キアンティエリア最初のクリュ(単一畑)ワイン、“ラ・セルヴァネッラ” Presented by モンテ物産

キアンティという言葉を聞いて、イタリア産の赤ワインを思い浮かべる日本人は結構いるのではないだろうか。まだイタリアンレストランの少なかった1980年代の日本でも、キアンティは存在した。当時はこもかぶりのフィアスコボトルが主流で、今それを懐かしむ消費者やソムリエもいる。かつては、キアンティと言えば手ごろな価格でカジュアルなイメージがあったが、現代のイタリアワイン界では幅広い価格帯で、数多くのキアンティ、あるいはキアンティ・クラッシコが見られ、2014年にはその上のグラン・セレツィオーネが制定された。このように多種多様なキアンティが揃うワインリストから、好みのキアンティを探すのも一苦労の時代にまでなった。

メリーニ社のフラッグシップワイン、ラ・セルヴァネッラ・キアンティ・クラッシコ・リゼルヴァは、イタリアでは量よりも品質重視のワイナリーがまだ少なかった1969年に、キアンティエリア最初のクリュ(単一畑)ワインとして生まれた。
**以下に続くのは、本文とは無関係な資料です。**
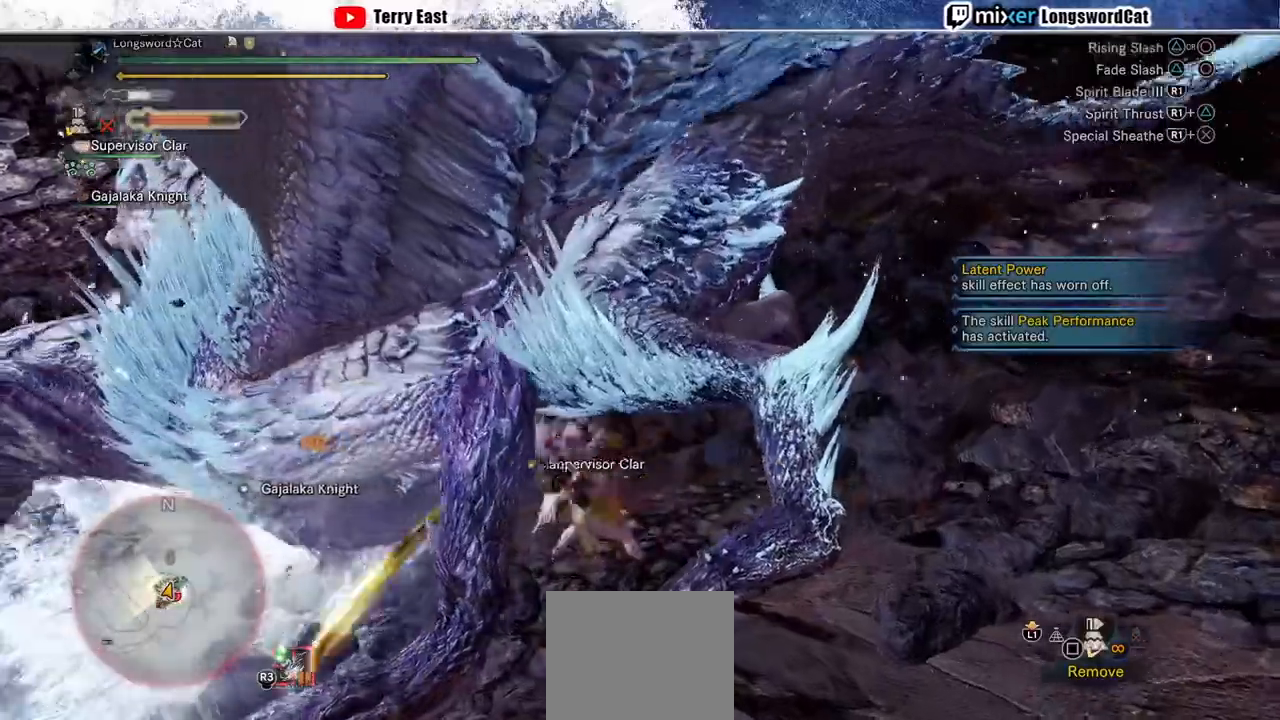
{"buttons": ["R1"], "left_stick": "center", "right_stick": "center", "events": [[33, "R1", "up"], [100, "R1", "down"], [200, "R1", "up"], [267, "R1", "down"], [367, "R1", "up"], [433, "R1", "down"]]}
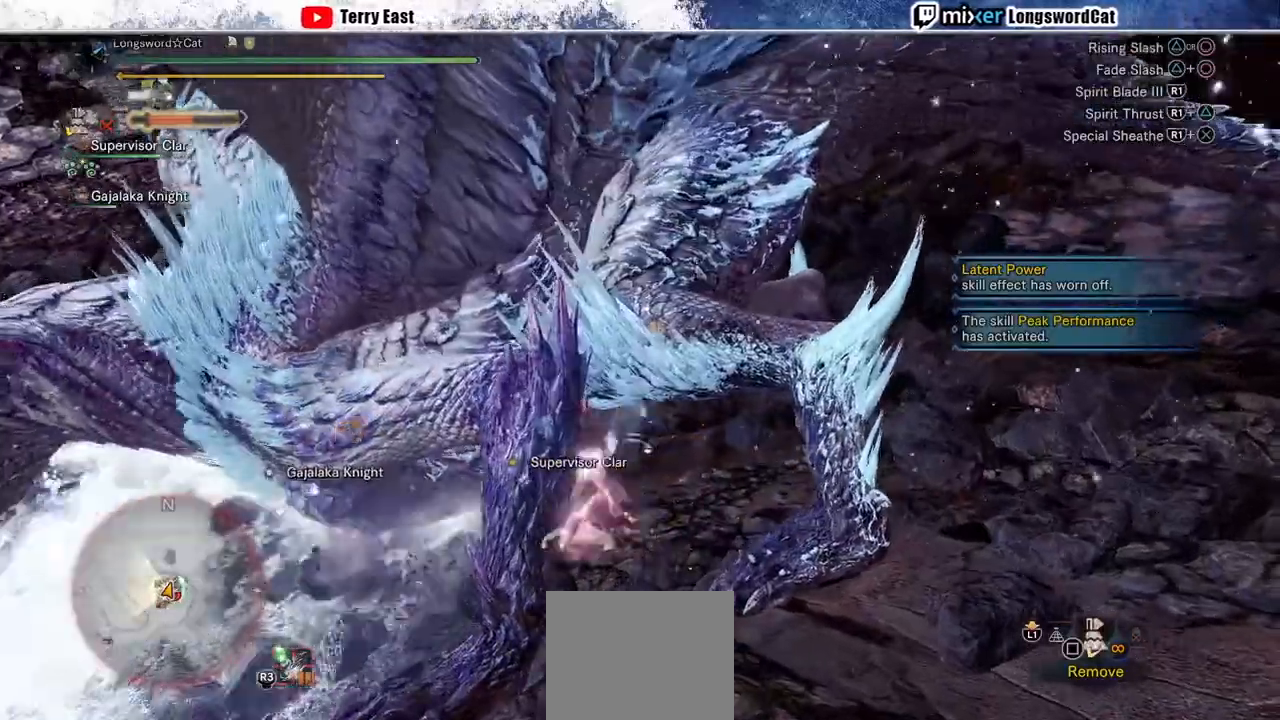
{"buttons": ["R1"], "left_stick": "center", "right_stick": "center", "events": [[33, "R1", "up"], [100, "R1", "down"], [200, "R1", "up"], [267, "R1", "down"], [367, "R1", "up"], [467, "R1", "down"]]}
▲メリーニ社支配人兼統括エノロゴ アレッサンドロ・ザネッテ氏
メリーニの統括エノロゴであるアレッサンドロ氏は、言う。
「Selvanella(セルヴァネッラ)のSelva(セルヴァ)はイタリア語で森という意味。元々は、森であったひとつの丘に、我々のフラッグシップワイン“ラ・セルヴァネッラ”の畑があります。南西向きの50haの畑は、海抜400m~600mでキアンティ・クラッシコ全体のエリアの中でも非常に高い位置にあります。この標高の高さと日当たりの良さが昼夜の寒暖差を生み出し、ラ・セルヴァネッラ特有の複雑さとエレガントさを作り出すのです。」

実際にラ・セルヴァネッラの畑に立つと、日当たりの良さを感じるとともに、風通しも良い恵まれた場所であるのがわかる。最良のブドウは最良の環境から生まれることを実感する場所だ。

▲日当たりと風通しの良い“ラ・セルヴァネッラ”の畑
▲最良のブドウは最良の環境から

熟成は伝統的な12200Lの大樽でじっくりと2年半から3年かけて熟成。ラベルは1969年のファーストヴィンテージから変えていない。
但し、前号で(※)紹介したNIRシステムの樽や、ホライゾンシステムという木樽とステンレスタンクの長所を組み合わせた新しい発酵タンクを一部採用するなどして、常に進化を心がけている。

▲12200Lの大樽
▲ホライゾンシステムの発酵樽

アレッサンドロ氏にキアンティ・クラッシコエリアの土壌の説明をしてもらった。

「フィレンツェとシエナの間に広がるキアンティ・クラッシコのエリアですが、4つの土壌に分かれます。それは、GALESTRO(ガレストロ)という石灰質を帯びた粘土の瓦礫土壌と、ALBERESE(アルベレーゼ)という炭酸カルシウムを多く含む泥灰土の岩石、TUFO(トゥーフォ)という凝灰岩、それから粘土質土壌です。
エリアの南側は、粘土質土壌が多く、果実味の強いキアンティ・クラッシコが生まれますが、我々のラ・セルヴァネッラの畑は、中央のラッダ・イン・キアンティエリアでも先に述べたような恵まれたミクロクリマで、土壌はガレストロとアルベレーゼで構成されています。この土壌特性により、果実味、酸、タンニンのバランスが取れた、複雑で繊細な風味のキアンティ・クラッシコが生まれます。」


優良なヴィンテージしか作られないこのラ・セルヴァネッラ。
特別に現行ヴィンテージの2013年と1997年の飲み比べをさせてもらった。

現行のものは、5年の熟成を経てまだ伸びやかな酸と若々しいタンニンがわずかに感じられるものの、すでにバランスの取れた味わいで、きれいな果実味と余韻の長さを持つ。21年も経つ97年ヴィンテージは、枯れることなくその美しい調和のとれた複雑味を保ち、森の下草の香り、タイムやセージといったニュアンスも感じさせる。20年以上経ちながらその特徴をいかんなく発揮できるワインはそうそうない。感動する垂直テイスティングだった。



春の心地よい気候に合わせ、飲み心地のよいラ・セルヴァネッラを開けることで、より一層Gioia(ジョイア=喜び)を味わうことができるだろう。